Records provided:
===
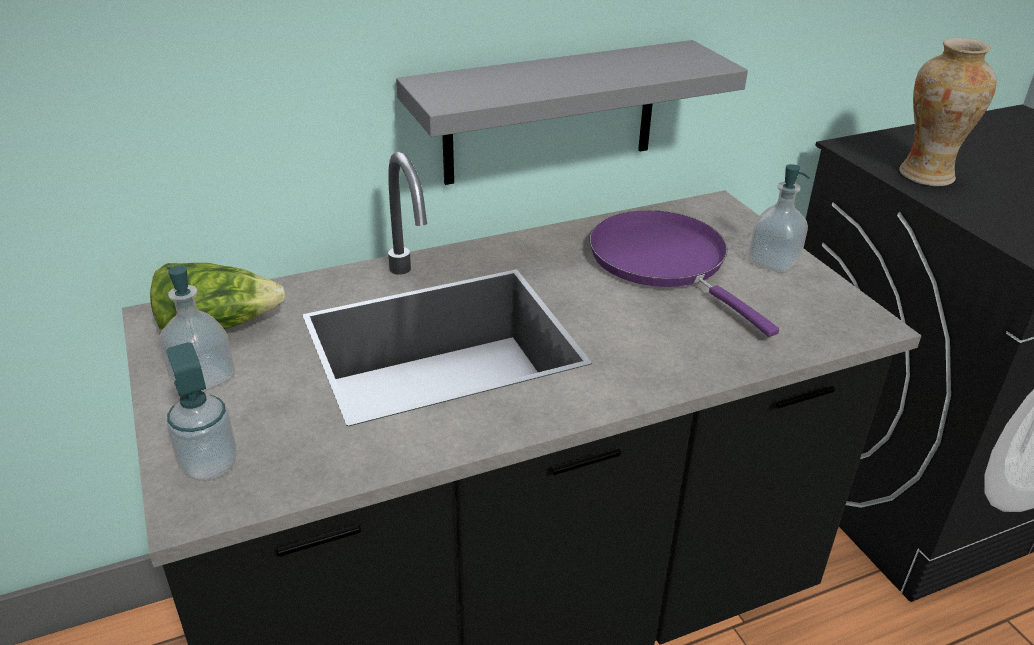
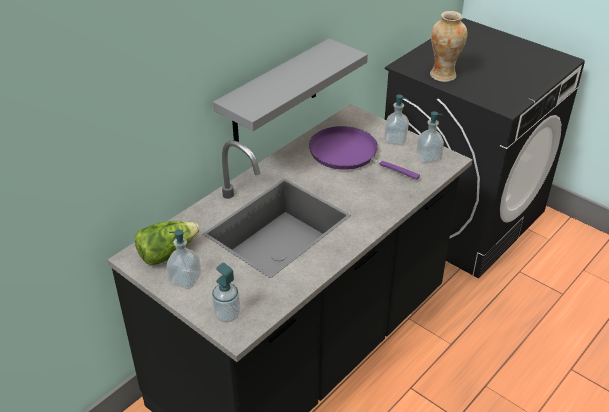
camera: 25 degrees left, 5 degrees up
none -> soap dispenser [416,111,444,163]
===
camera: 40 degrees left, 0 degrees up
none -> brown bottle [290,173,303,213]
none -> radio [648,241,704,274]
===
Among the entries above, the line containing "camera: 40 degrees left, 0 degrees up", the line containing "none -> radio [648,241,704,274]", and all lines between them are to be restated word for word; nothing else belongs in the reply.

Exercise response:
camera: 40 degrees left, 0 degrees up
none -> brown bottle [290,173,303,213]
none -> radio [648,241,704,274]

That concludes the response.